We will cover the basics of the Amorphous Solid Dispersions (ASD) platform, and the relevance of spray drying in establishing ASD as a reliable platform at the industrial scale. We will also provide historical background from the last 20 years where the platform was adopted and became mature, showing how the ASD platform has been consistently behind a significant number of NDAs per year. Then, the role of a CDMO will be discussed in terms of democratization of the ASD platform, making it accessible to the broader Pharma industry, for which the business case for relatively large CAPEX investment is not easily justifiable considering limited pipelines (which may fail during clinical development). We will further guide the audience through the complete journey of ASDs manufactured by spray drying, starting from the early formulation stage to process development and scale-up, and through commercial reality and lifecycle management:

  • Early Formulation: Details will be provided on how to select the right formulation for a drug candidate using a screening methodology which is run through an automated high-throughput system that was developed using years of experience with formulation of ASDs. It will be provided an understanding of the methodology, the evaluation process and the studies typically utilized, as well as key information needed to make a formal assessment of the best ASD candidates.
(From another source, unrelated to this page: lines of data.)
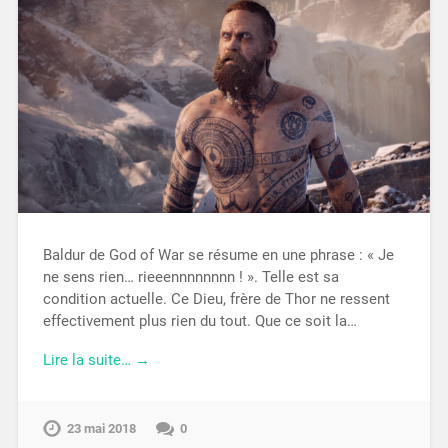
Baldur de God of War se résume en une phrase : « Je
ne sens rien… rieeennnnnnnn ! ». Telle est sa
condition actuelle. Ce Dieu, frère de Thor ne ressent
effectivement plus rien du tout. Que ce soit la…
Lire la suite… →
23 mai 2018
0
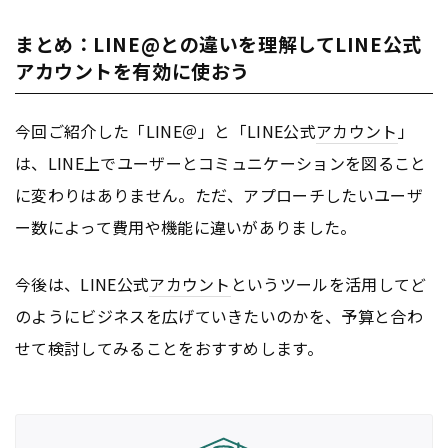
まとめ：LINE@との違いを理解してLINE公式
アカウントを有効に使おう
今回ご紹介した「LINE＠」と「LINE公式
アカウント
」
は、LINE上でユーザーとコミュニケーションを図ること
に変わりはありません。ただ、アプローチしたいユーザ
ー数によって費用や機能に違いがありました。
今後は、LINE公式
アカウント
というツールを活用してど
のようにビジネスを広げていきたいのかを、予算と合わ
せて検討してみることをおすすめします。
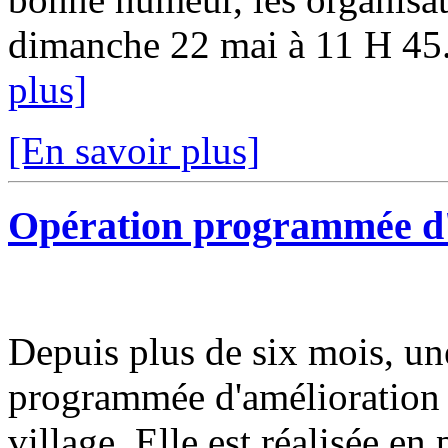
dimanche 22 mai à 11 H 45. 
plus]
[En savoir plus]
Opération programmée d'a
Depuis plus de six mois, un
programmée d'amélioration d
village. Elle est réalisée e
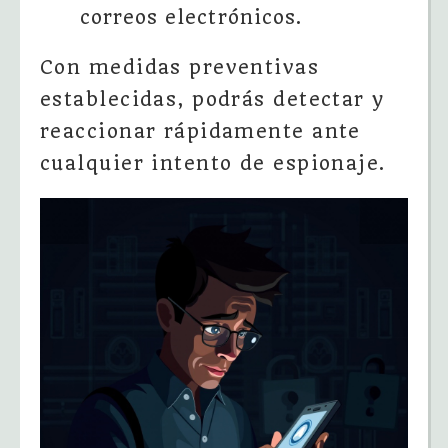
correos electrónicos.
Con medidas preventivas
establecidas, podrás detectar y
reaccionar rápidamente ante
cualquier intento de espionaje.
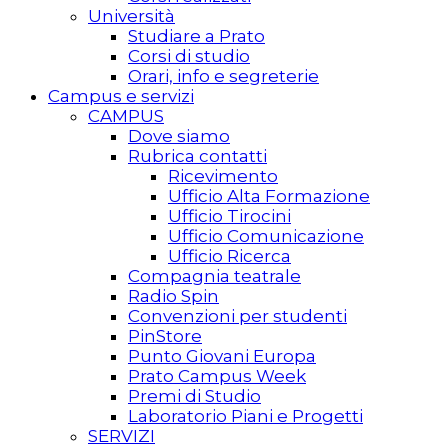
Università
Studiare a Prato
Corsi di studio
Orari, info e segreterie
Campus e servizi
CAMPUS
Dove siamo
Rubrica contatti
Ricevimento
Ufficio Alta Formazione
Ufficio Tirocini
Ufficio Comunicazione
Ufficio Ricerca
Compagnia teatrale
Radio Spin
Convenzioni per studenti
PinStore
Punto Giovani Europa
Prato Campus Week
Premi di Studio
Laboratorio Piani e Progetti
SERVIZI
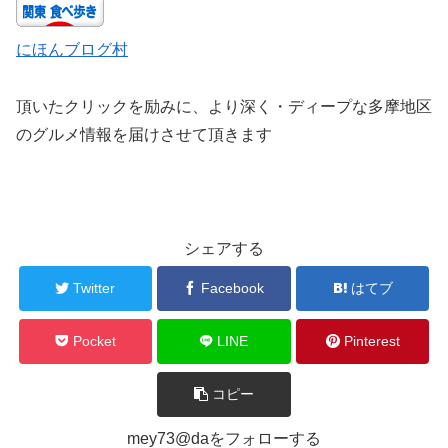
にほんブログ村
頂いたクリックを励みに、より深く・ディープな多摩地区
のグルメ情報を届けさせて頂きます
シェアする
Twitter
Facebook
はてブ
Pocket
LINE
Pinterest
コピー
mey73@daをフォローする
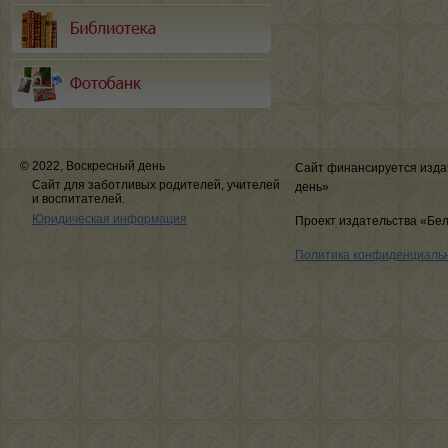
© 2022, Воскресный день
Сайт финансируется изда
Сайт для заботливых родителей, учителей
день»
и воспитателей.
Юридическая информация
Проект издательства «Бе
Политика конфиденциаль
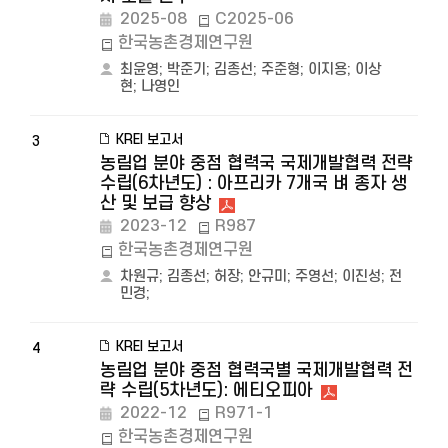
2025-08
C2025-06
한국농촌경제연구원
최윤영
;
박준기
;
김종선
;
주준형
;
이지용
;
이상
현
;
나영인
KREI 보고서
3
농림업 분야 중점 협력국 국제개발협력 전략
수립(6차년도) : 아프리카 7개국 벼 종자 생
산 및 보급 향상
2023-12
R987
한국농촌경제연구원
차원규
;
김종선
;
허장
;
안규미
;
주영선
;
이진성
;
전
민경
;
KREI 보고서
4
농림업 분야 중점 협력국별 국제개발협력 전
략 수립(5차년도): 에티오피아
2022-12
R971-1
한국농촌경제연구원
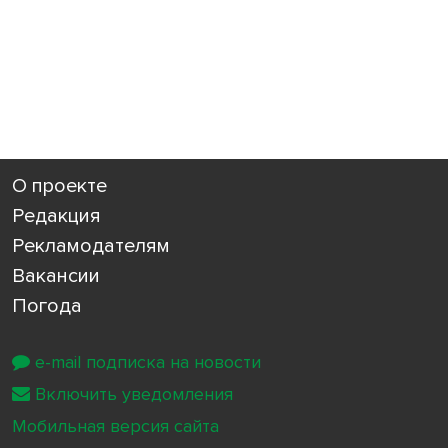
О проекте
Редакция
Рекламодателям
Вакансии
Погода
e-mail подписка на новости
Включить уведомления
Мобильная версия сайта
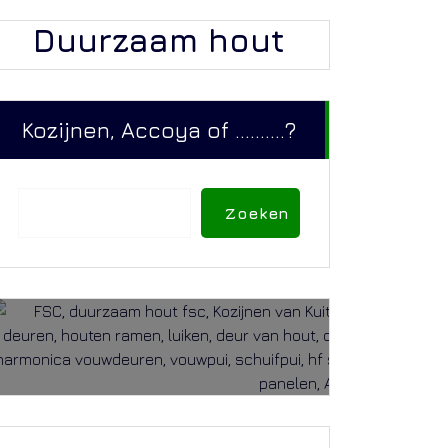
Duurzaam hout
Kozijnen, Accoya of ..........?
Zoeken
Zoeken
  • Process Development and Scale-up: There will be a description of the best practices to transition ASD formulations developed in the laboratory into a reliable industrial process, based upon proven methodologies for process development and scale-up, guaranteeing lean and material sparing approaches. We will cover industry standard QbD principles, mathematical models and process development methodologies that rely on development and manufacturing experience. Existing lab assets will be presented, including a customized spray dryer that can mimic large scale powder properties. Also, it will be shown how to accelerate drug development by accessing a database of spray drying conditions (solvents, polymers, and spray drying scales) to establish a design space for commercial manufacturing.
  • Commercial Life-Cycle Management: An overview will be provided on how to apply Quality Risk Management through product lifecycle, and conduct Process Performance Qualification and Validation, and Continued Process Verification relying on statistical process control. The implementation of post-approval changes and continuous improvement will be detailed, focusing on yield and productivity, supply chain security, scale-up as a means to meet demand, all of which will be complemented with case studies.

Finally, we will cover opportunities for further intensification of the ASD platform, namely by improving its efficiency (both production and equipment changeover), addressing sustainability and supply chain challenges (e.g. strategies to minimize the use of specific solvents), and supporting early phase drug development with new offerings in that space.